New Technology from Fiber Connect Exhibitors

Smaller, lighter, less expensive – fiber networks have never been easier to deploy or to justify. Here are some examples of how the industry makes it possible.

 

As bandwidth needs increase, fiber and the systems for distributing it in inside and outside plant get physically smaller. They also become less expensive to deploy, even as fiber counts increase.

Clearfield, Corning, Preformed Line Products, OFS and others showed refinements of smaller hubs and splitter and drop enclosures that take advantage of ever-thinner fiber cables. For buried as well as aerial fiber, Emtelle QWKlink (part of the QWKconnect line) has 1.1mm fiber preconnectorized with SC and LC connectors for small ducts – even microducts. The fiber is sold in 25-meter increments up to 500 meters long. This approach allows connecting fiber without splicing from the street to customers’ homes.

Ditching equipment is getting smaller as well. Ditch Witch introduced a new, inexpensive walk-behind trenching machine, joining Trench’n Edge, which exhibited its similar machine at the Broadband Communities Summit. These tools make it easier for small communities and property owners to deploy and maintain fiber systems.

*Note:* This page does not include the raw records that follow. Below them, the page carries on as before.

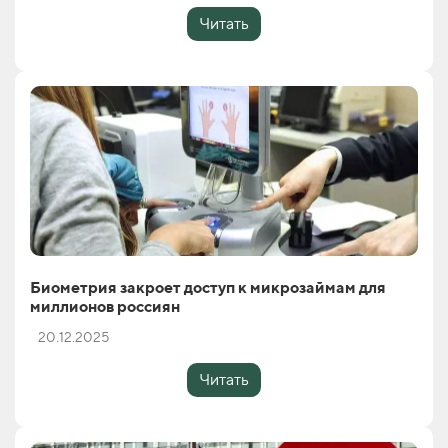
Читать
Биометрия закроет доступ к микрозаймам для
миллионов россиян
20.12.2025
Читать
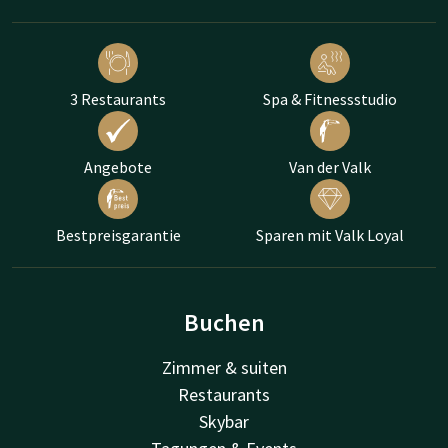
3 Restaurants
Spa & Fitnessstudio
Angebote
Van der Valk
Bestpreisgarantie
Sparen mit Valk Loyal
Buchen
Zimmer & suiten
Restaurants
Skybar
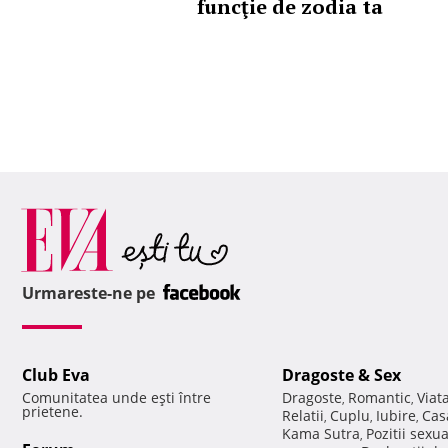
funcţie de zodia ta
Urmareste-ne pe
Club Eva
Dragoste & Sex
Comunitatea unde eşti între
Dragoste
Romantic
Viat
,
,
prietene.
Relatii
Cuplu
Iubire
Cas
,
,
,
Kama Sutra
Pozitii sexu
,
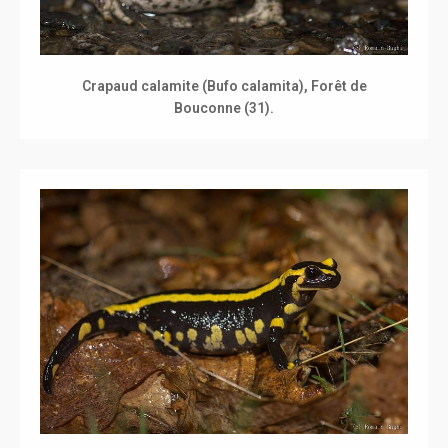
Crapaud calamite (Bufo calamita), Forêt de
Bouconne (31).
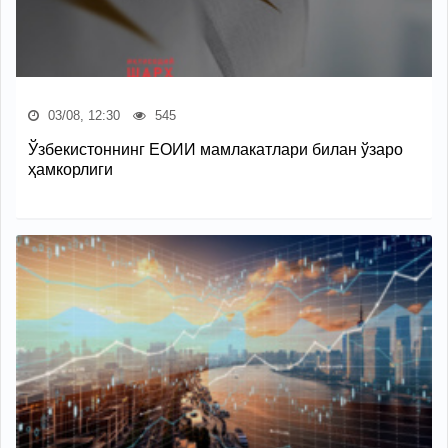
03/08, 12:30
545
Ўзбекистоннинг ЕОИИ мамлакатлари билан ўзаро
ҳамкорлиги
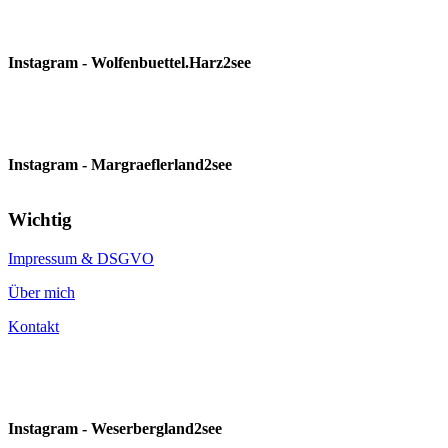
Instagram - Wolfenbuettel.Harz2see
Instagram - Margraeflerland2see
Wichtig
Impressum & DSGVO
Über mich
Kontakt
Instagram - Weserbergland2see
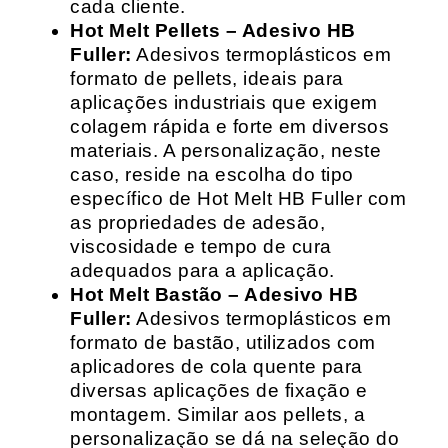
cada cliente.
Hot Melt Pellets – Adesivo HB
Fuller:
Adesivos termoplásticos em
formato de pellets, ideais para
aplicações industriais que exigem
colagem rápida e forte em diversos
materiais. A personalização, neste
caso, reside na escolha do tipo
específico de Hot Melt HB Fuller com
as propriedades de adesão,
viscosidade e tempo de cura
adequados para a aplicação.
Hot Melt Bastão – Adesivo HB
Fuller:
Adesivos termoplásticos em
formato de bastão, utilizados com
aplicadores de cola quente para
diversas aplicações de fixação e
montagem. Similar aos pellets, a
personalização se dá na seleção do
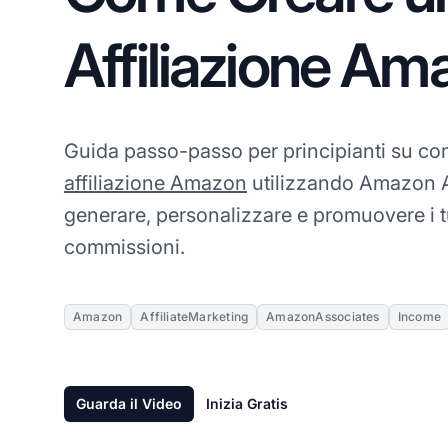
Affiliazione Am
Guida passo-passo per principianti su com
affiliazione Amazon
utilizzando Amazon A
generare, personalizzare e promuovere i 
commissioni.
Amazon
AffiliateMarketing
AmazonAssociates
Income
Guarda il Video
Inizia Gratis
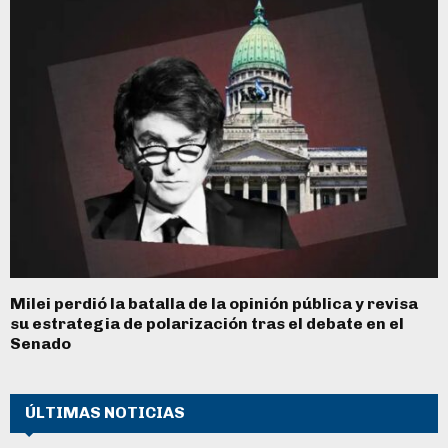
Milei perdió la batalla de la opinión pública y revisa
su estrategia de polarización tras el debate en el
Senado
ÚLTIMAS NOTICIAS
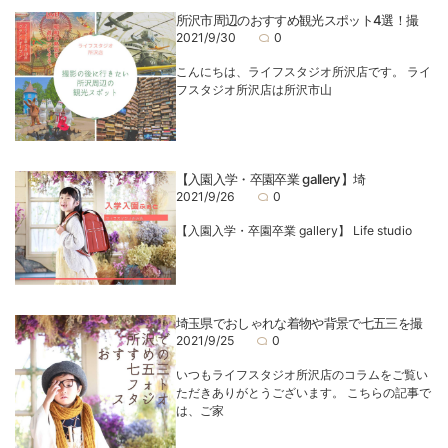
所沢市周辺のおすすめ観光スポット4選！撮
2021/9/30
0
こんにちは、ライフスタジオ所沢店です。 ライ
フスタジオ所沢店は所沢市山
【入園入学・卒園卒業 gallery】埼
2021/9/26
0
【入園入学・卒園卒業 gallery】 Life studio
埼玉県でおしゃれな着物や背景で七五三を撮
2021/9/25
0
いつもライフスタジオ所沢店のコラムをご覧い
ただきありがとうございます。 こちらの記事で
は、ご家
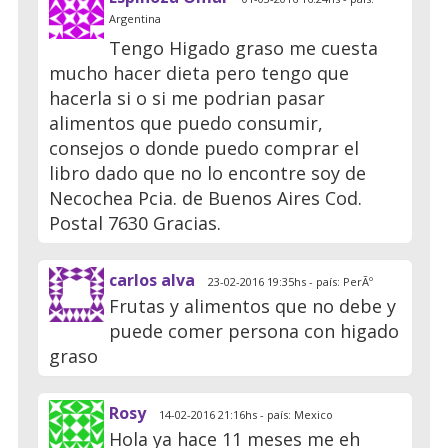
Argentina
Tengo Higado graso me cuesta
mucho hacer dieta pero tengo que
hacerla si o si me podrian pasar
alimentos que puedo consumir,
consejos o donde puedo comprar el
libro dado que no lo encontre soy de
Necochea Pcia. de Buenos Aires Cod.
Postal 7630 Gracias.
carlos alva
23-02-2016 19:35hs - país: PerÃº
Frutas y alimentos que no debe y
puede comer persona con higado
graso
Rosy
14-02-2016 21:16hs - país: Mexico
Hola ya hace 11 meses me eh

Corning’s compact, pole-mounted, OptiTect MC series local convergence cabinet is designed to handle the first level of splitters from the central office to customers. It includes pass-throughs for easy handling of unsplit fiber for wireless towers or heavy business users.
 
 
Corning’s FlexNAP now accommodates preterminated RPX ribbon cable for connecting the last jump from pole to premises (the fiber loop in the picture). Like many recently introduced products, this allows the same basic fiber building blocks to handle distributed and centralized splits and home-run fiber. It makes splices unnecessary even when a local distribution cabinet or hub is in the mix.
 
 
3M added to its line of simple connector tools with its Crimplok+ activation tool for fast field termination of 250 and 900 µm single-mode fiber without a splice, gel or adhesive, using SC/APPC connectors. These connectors use a metallic element that mechanically locks the fiber strand to the termination. The little plastic cap (see inset) sets exactly the right protrusion length for the fiber inside the connector. The protrusion is then polished with the orbital mechanism shown at upper left. One turn of the crank does the job. The tool comes stand-alone or packaged with a 60-pack of connectors.